There is a polite version of this and an annoying version. The annoying version is showing up with twelve printed pages from an AI and asking the GP to refute each one. The polite — and effective — version is showing up with one well-formed question and a willingness to be told you’re wrong.

  1. Before the appointment, paste the relevant chunk of your ledger into the AI. Bloodwork, sleep, the symptom you actually want to discuss.
  2. Ask the AI for the three questions you’d regret not asking. Pick the one that maps to a decision the practitioner can actually influence.
  3. Bring it on paper. One question. Phrased as a question, not as a challenge.
  4. Listen first. Take notes. If the answer is “eat more protein,” ask the follow-up the AI suggested: “What would you change about that recommendation if my Apo B is 110?”
  5. After the appointment, paste your notes back in and ask the AI to flag what doesn’t add up. Bring that to the next appointment, not to the comments section.

The best practitioners are not threatened by a prepared patient. They are relieved by one.

what this is not

It is not a way to fire your doctor. It is not a way to self-diagnose anything that matters. It is not a substitute for a clinician who actually knows you. The AI does not examine your thyroid. It does not feel the lymph node. It cannot make a clinical judgement under uncertainty — and pretending it can is how people get hurt.

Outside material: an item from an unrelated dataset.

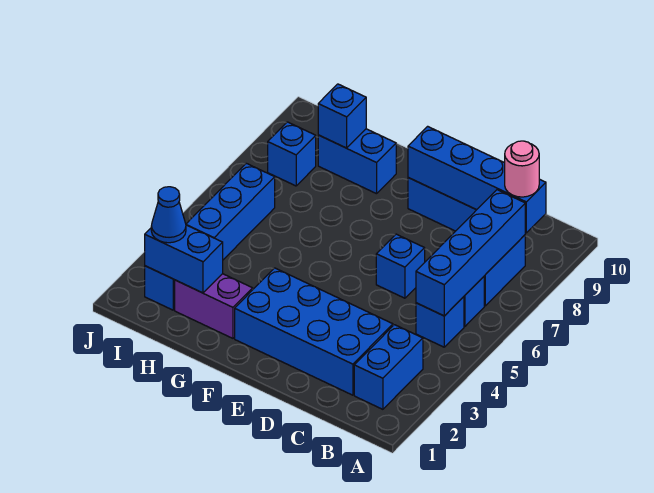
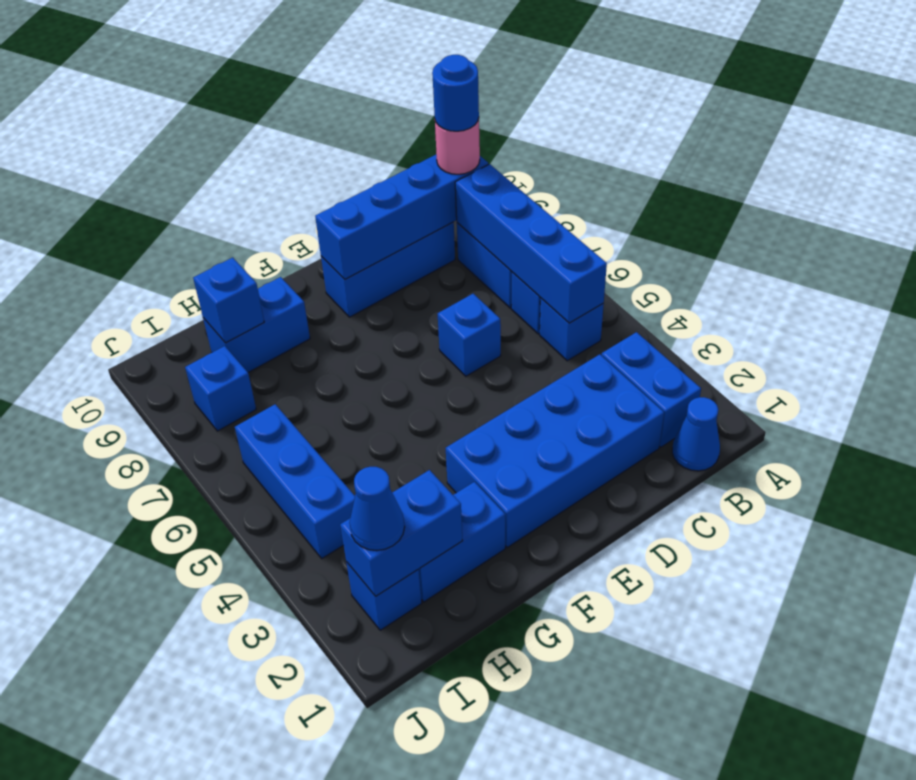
none -> blue 1x1 cone [672,397,720,471]
none -> blue 1x1 round brick [432,55,479,131]
purple 1x2 brick [175,274,253,338] -> blue 1x2 brick [418,482,505,602]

What it does is collapse the distance between “I read something interesting” and “I asked the right person about it, with the right context, on the right day.” That distance is where most useful health decisions get lost.

the quiet leverage

An individual AI stack is leverage in the literal sense. The same hour of practitioner time produces a different conversation when you arrive with three months of your own data and one specific question. You stop being charged for generic advice because you’ve made generic advice unsatisfying — for both of you.

That is the whole upgrade. Not a new app. Not a new subscription. A document, a free model, and the willingness to ask the question the basics were always papering over.